About this task
Return the material exactly. Every line must stay as it is.

━━━━━ Material supplied

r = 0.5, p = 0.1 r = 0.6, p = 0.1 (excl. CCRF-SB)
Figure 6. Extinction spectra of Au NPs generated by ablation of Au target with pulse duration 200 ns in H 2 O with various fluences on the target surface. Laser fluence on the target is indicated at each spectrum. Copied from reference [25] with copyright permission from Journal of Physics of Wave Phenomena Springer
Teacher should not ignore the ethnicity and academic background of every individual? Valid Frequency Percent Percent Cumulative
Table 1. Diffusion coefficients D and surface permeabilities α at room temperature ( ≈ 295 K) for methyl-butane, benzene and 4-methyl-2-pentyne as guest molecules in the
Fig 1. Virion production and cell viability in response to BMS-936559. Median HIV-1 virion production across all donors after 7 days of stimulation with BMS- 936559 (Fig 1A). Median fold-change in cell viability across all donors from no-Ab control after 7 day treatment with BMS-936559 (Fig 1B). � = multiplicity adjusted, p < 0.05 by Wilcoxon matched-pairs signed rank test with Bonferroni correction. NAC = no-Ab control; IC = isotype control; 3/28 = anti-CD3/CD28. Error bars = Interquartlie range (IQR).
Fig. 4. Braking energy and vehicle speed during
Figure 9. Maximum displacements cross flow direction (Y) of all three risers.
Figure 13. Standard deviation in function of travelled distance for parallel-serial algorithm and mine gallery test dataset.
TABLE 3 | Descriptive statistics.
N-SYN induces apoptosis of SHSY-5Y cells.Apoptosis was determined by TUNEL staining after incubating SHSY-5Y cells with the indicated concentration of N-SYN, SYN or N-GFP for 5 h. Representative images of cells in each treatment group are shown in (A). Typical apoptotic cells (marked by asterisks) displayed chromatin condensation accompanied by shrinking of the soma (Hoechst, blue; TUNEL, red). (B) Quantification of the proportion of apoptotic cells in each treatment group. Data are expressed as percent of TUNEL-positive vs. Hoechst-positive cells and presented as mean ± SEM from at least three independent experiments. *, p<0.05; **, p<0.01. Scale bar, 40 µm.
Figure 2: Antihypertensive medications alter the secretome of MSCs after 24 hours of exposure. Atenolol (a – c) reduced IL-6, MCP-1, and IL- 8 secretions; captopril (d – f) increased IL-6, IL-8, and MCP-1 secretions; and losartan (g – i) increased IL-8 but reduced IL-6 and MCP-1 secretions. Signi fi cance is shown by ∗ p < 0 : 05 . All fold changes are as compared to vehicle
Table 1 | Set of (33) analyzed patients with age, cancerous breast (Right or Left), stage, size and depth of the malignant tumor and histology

━━━━━━━━━━

Written solution
r = 0.5, p = 0.1 r = 0.6, p = 0.1 (excl. CCRF-SB)
Figure 6. Extinction spectra of Au NPs generated by ablation of Au target with pulse duration 200 ns in H 2 O with various fluences on the target surface. Laser fluence on the target is indicated at each spectrum. Copied from reference [25] with copyright permission from Journal of Physics of Wave Phenomena Springer
Teacher should not ignore the ethnicity and academic background of every individual? Valid Frequency Percent Percent Cumulative
Table 1. Diffusion coefficients D and surface permeabilities α at room temperature ( ≈ 295 K) for methyl-butane, benzene and 4-methyl-2-pentyne as guest molecules in the
Fig 1. Virion production and cell viability in response to BMS-936559. Median HIV-1 virion production across all donors after 7 days of stimulation with BMS- 936559 (Fig 1A). Median fold-change in cell viability across all donors from no-Ab control after 7 day treatment with BMS-936559 (Fig 1B). � = multiplicity adjusted, p < 0.05 by Wilcoxon matched-pairs signed rank test with Bonferroni correction. NAC = no-Ab control; IC = isotype control; 3/28 = anti-CD3/CD28. Error bars = Interquartlie range (IQR).
Fig. 4. Braking energy and vehicle speed during
Figure 9. Maximum displacements cross flow direction (Y) of all three risers.
Figure 13. Standard deviation in function of travelled distance for parallel-serial algorithm and mine gallery test dataset.
TABLE 3 | Descriptive statistics.
N-SYN induces apoptosis of SHSY-5Y cells.Apoptosis was determined by TUNEL staining after incubating SHSY-5Y cells with the indicated concentration of N-SYN, SYN or N-GFP for 5 h. Representative images of cells in each treatment group are shown in (A). Typical apoptotic cells (marked by asterisks) displayed chromatin condensation accompanied by shrinking of the soma (Hoechst, blue; TUNEL, red). (B) Quantification of the proportion of apoptotic cells in each treatment group. Data are expressed as percent of TUNEL-positive vs. Hoechst-positive cells and presented as mean ± SEM from at least three independent experiments. *, p<0.05; **, p<0.01. Scale bar, 40 µm.
Figure 2: Antihypertensive medications alter the secretome of MSCs after 24 hours of exposure. Atenolol (a – c) reduced IL-6, MCP-1, and IL- 8 secretions; captopril (d – f) increased IL-6, IL-8, and MCP-1 secretions; and losartan (g – i) increased IL-8 but reduced IL-6 and MCP-1 secretions. Signi fi cance is shown by ∗ p < 0 : 05 . All fold changes are as compared to vehicle
Table 1 | Set of (33) analyzed patients with age, cancerous breast (Right or Left), stage, size and depth of the malignant tumor and histology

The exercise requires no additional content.